I fenomeni metereologici intensi hanno perso la loro eccezionalita’ per diventare sempre piu’ frequenti, come confermano i dati Ispra (Annuario dei dati ambientali 2011, Ispra 2012) relativi alla quantita’ di pioggia caduta nei principali eventi alluvionali dal 2009 ad oggi.
In Sicilia, invece, nell’evento del 2009 la quantita’ di pioggia caduta in una sola giornata e’ stata pari al 78% della precipitazione media annua di tutta la regione. Negli eventi alluvionali della Toscana del 2010 e 2011, in una sola giornata, la quantita’ di pioggia caduta al suolo e’ stata pari a circa il 40% delle precipitazioni medie annue della regione.
In Liguria la quantita’ di pioggia caduta nelle due giornate piu’ critiche del 2011 tra fine ottobre e inizio novembre ha superato il 65% della piovosita’ media annua della regione. E se frane e alluvioni non sono purtroppo una novita’ nel nostro Paese, i dati disponibili dal 1948 al 2011 mostrano come le regioni colpite siano raddoppiate negli ultimi dieci anni, passando da quattro a otto.

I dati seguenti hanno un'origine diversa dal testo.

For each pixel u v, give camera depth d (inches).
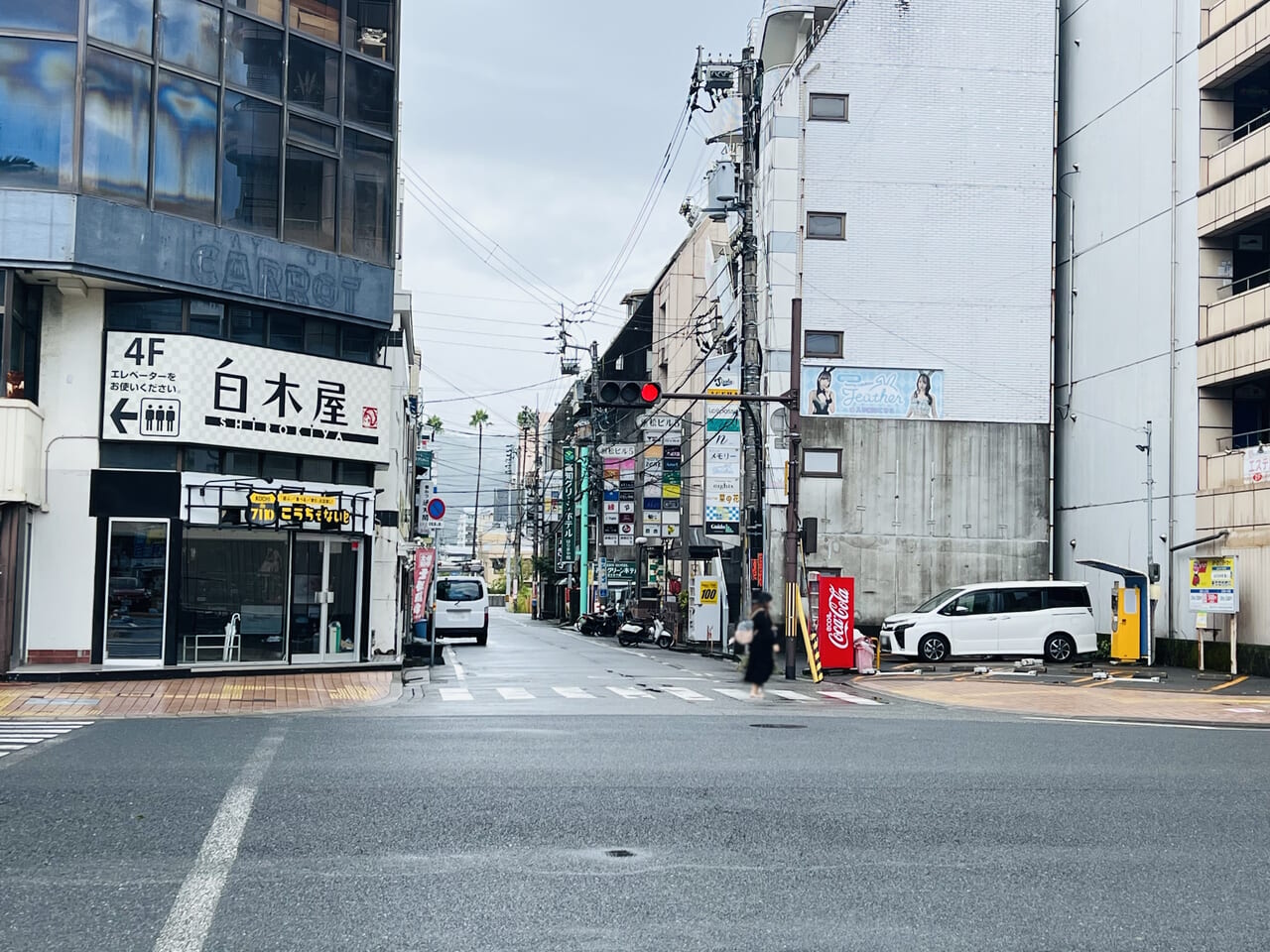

"Il dibattito e’ tuttora incentrato su come reperire le risorse da destinare al contrasto del rischio idrogeologico, che e’ un punto fondamentale – commenta il presidente di Legambiente Vittorio Cogliati Dezza -. Occorre anche chiedersi, pero’, quale debba essere un’efficace politica di prevenzione e difesa del suolo, che non si limiti a interventi puntuali. Serve un Piano nazionale che preveda un’azione urgente ed efficace per la mitigazione del rischio, che stabilisca strumenti e priorita’ d’intervento e formuli una nuova proposta di gestione del territorio. Per questo e’ necessario il coinvolgimento di tutti i soggetti portatori d’interesse: la comunita’ scientifica, gli esperti, gli enti competenti, le amministrazioni locali interessate, il mondo dell’agricoltura, le associazioni ambientaliste e i cittadini che vivono nei territori a rischio". "Inoltre – aggiunge Cogliati Dezza – la manutenzione del territorio assume un ruolo cruciale, soprattutto se tradotta in presidio territoriale svolto dalle Comunita’ locali. Infine si dovra’ applicare una politica attiva di ‘convivenza con il rischio’, sistemi di previsione delle piene e di allerta e piani di protezione civile aggiornati, testati e conosciuti dalla popolazione".